§ Prompt: Write down the text of every record below word for word, leaving out the pictures.

§ Record extracts:
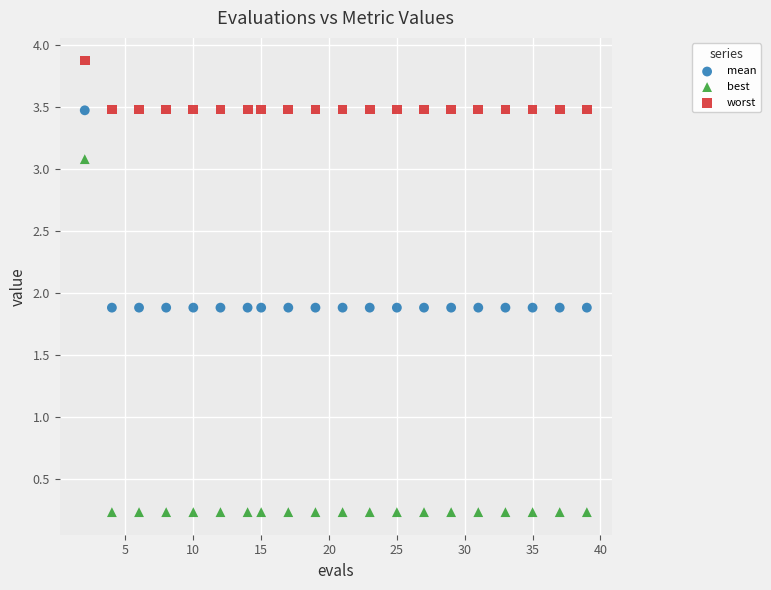

Which series has the widest spread of Y values?

best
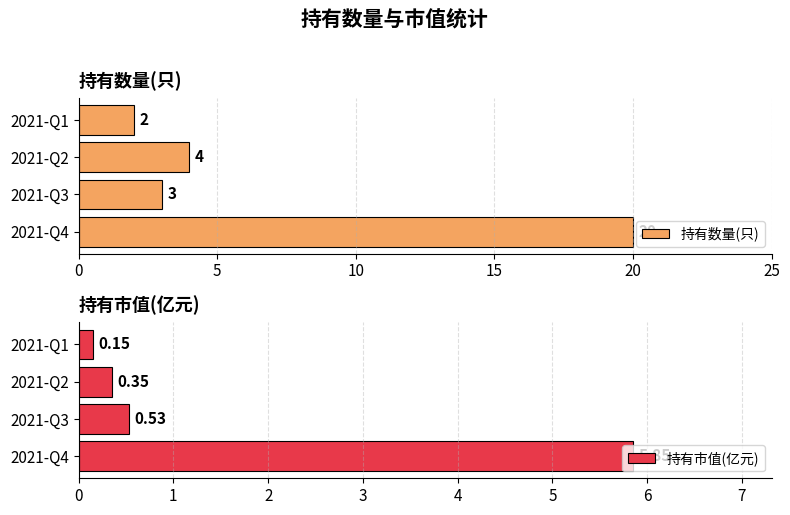

What is the difference between the maximum and second lowest values in the 持有市值(亿元) series?

5.5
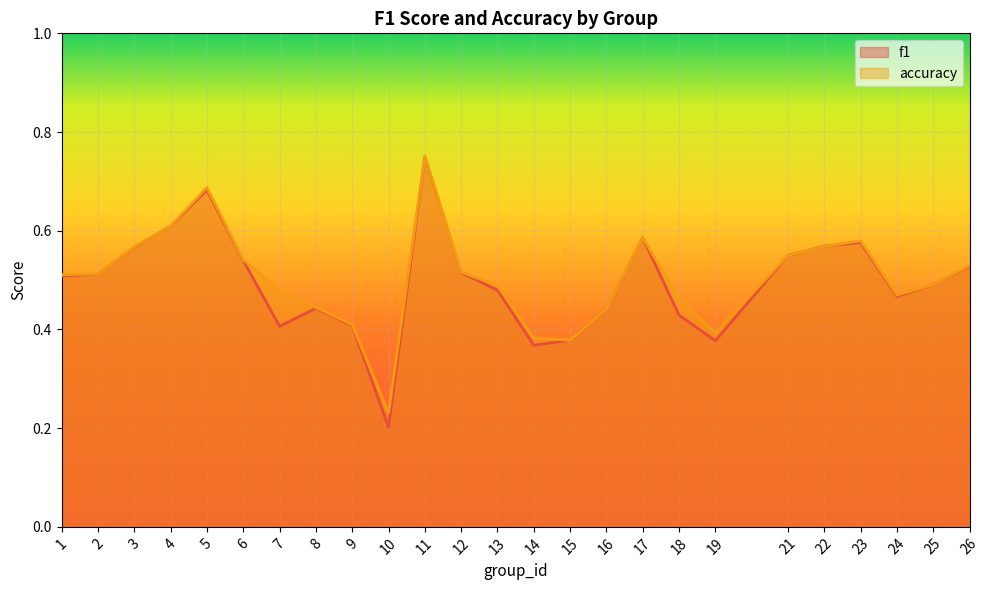

List the series in order of their peak value, lowest first.

f1, accuracy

§ Result of this task:
Which series has the widest spread of Y values?

best

What is the difference between the maximum and second lowest values in the 持有市值(亿元) series?

5.5

List the series in order of their peak value, lowest first.

f1, accuracy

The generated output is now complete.